Cupola is a continuous melting shaft furnace, which has by its inherent design, considerable advantages over batch type melters such as electric furnaces or rotary furnaces. A cupola can accept a wide range of raw materials including oily, wet and contaminated scrap. These materials are unsuitable for electric furnaces for safety reasons and because of the contamination their use is also often limited for metallurgical reasons. In cupola melting there is a degree of refining as the metal forms droplets during melting before collecting in the well. Many contaminants are lost or reduced in value in this process whereas when melting in electric furnaces or rotary furnaces whatever is in the charge material finishes up in the liquid.


Induction furnaces are refractory lined crucibles with a water-cooled induction coil installed behind the refractory. The coil is powered by alternating current, which induces eddy currents in the metallic charge that generate heat. Induction furnaces allow for closer control of the metal analysis since the chemistry can be analyzed and adjusted if necessary before being tapped from the furnace.


Shell cores are made using resin coated silica sand that is invested (blown) into an iron core box. The core box is preheated to about 550 degrees Fahrenheit and the core(s) cure and become rigid due to the reaction between the resin and heat. The cores are yellow in color and are hollow, having a wall thickness of 1/8 to 3/4 inch depending on casting size and configuration. The hollow shell that forms the core gives it its name. Shell cores are made on vertically parted semi-automated machines yielding 20 to 60 cycles per hour. Shell cores provide the best cosmetics and dimensional tolerance of all the core processes


Isocure core process is a cold process where special binders are mixed with the sand immediately prior to being blown by compressed air into the core box. The binders are then set by a gas injected into the core box to make the core hard. Coldbox is the most popular core making process used to produce sand cores in today’s North American foundries.

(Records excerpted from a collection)
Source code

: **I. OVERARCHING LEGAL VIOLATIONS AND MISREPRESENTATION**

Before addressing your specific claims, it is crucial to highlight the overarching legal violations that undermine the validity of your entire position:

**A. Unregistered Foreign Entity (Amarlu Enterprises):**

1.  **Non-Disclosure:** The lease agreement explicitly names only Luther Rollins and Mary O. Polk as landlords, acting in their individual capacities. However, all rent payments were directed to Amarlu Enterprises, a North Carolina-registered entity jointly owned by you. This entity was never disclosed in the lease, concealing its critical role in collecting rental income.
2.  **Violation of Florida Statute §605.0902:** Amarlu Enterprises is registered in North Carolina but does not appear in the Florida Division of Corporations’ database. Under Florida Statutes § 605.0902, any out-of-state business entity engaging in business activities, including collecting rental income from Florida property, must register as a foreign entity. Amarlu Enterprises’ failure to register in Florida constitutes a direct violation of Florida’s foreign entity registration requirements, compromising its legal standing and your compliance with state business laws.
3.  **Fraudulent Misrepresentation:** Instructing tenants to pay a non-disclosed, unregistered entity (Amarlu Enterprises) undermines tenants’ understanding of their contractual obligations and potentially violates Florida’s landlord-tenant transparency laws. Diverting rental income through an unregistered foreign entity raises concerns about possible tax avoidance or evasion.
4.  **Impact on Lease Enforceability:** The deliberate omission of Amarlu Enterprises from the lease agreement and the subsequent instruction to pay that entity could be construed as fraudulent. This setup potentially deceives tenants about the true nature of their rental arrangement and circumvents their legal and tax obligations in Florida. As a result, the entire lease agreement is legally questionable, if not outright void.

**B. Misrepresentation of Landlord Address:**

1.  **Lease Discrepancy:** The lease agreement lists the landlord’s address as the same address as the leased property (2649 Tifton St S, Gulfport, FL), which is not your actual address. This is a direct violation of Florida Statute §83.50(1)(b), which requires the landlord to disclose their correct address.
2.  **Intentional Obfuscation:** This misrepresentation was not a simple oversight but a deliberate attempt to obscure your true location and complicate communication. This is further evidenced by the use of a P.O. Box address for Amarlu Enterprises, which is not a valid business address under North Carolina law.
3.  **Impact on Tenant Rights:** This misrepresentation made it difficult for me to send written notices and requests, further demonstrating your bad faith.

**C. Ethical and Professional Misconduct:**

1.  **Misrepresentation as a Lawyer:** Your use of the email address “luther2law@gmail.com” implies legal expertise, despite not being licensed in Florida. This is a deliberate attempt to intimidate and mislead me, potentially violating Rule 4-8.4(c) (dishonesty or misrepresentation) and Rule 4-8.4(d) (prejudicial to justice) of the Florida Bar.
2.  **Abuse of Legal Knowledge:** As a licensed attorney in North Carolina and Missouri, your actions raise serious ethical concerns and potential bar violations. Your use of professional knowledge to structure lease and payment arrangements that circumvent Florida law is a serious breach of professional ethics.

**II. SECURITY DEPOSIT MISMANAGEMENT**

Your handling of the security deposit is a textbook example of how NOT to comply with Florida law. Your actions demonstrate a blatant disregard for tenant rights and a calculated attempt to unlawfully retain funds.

### EXERCISE INSTRUCTIONS
Extend the foundry text, picking up after its final sentence. The entries above are separate material, unrelated to the foundry text.

### RESULT FOR THIS TASK
For your high volume applications, our 3 Disa vertical molding machines are available to produce parts in both ductile casting and gray iron casting.

(2) Disa Mark 5B 21″x26″
(1) Disa Mark 4A 20″x25″


For your medium volume needs, we have three Beardsley and Piper match plate molding machines.

(1) B&P 16″x20″ Ductile and Gray Iron
(2) B&P 20″x26″ Ductile and Gray Iron


Our Rotolift and Squeezer match-plate molding machines are designed for your low volume applications. Each machine is manually operated and we have varying flask sizes to produce a range of part sizes from 1-100 pounds. We pour gray and ductile iron on these molding centers.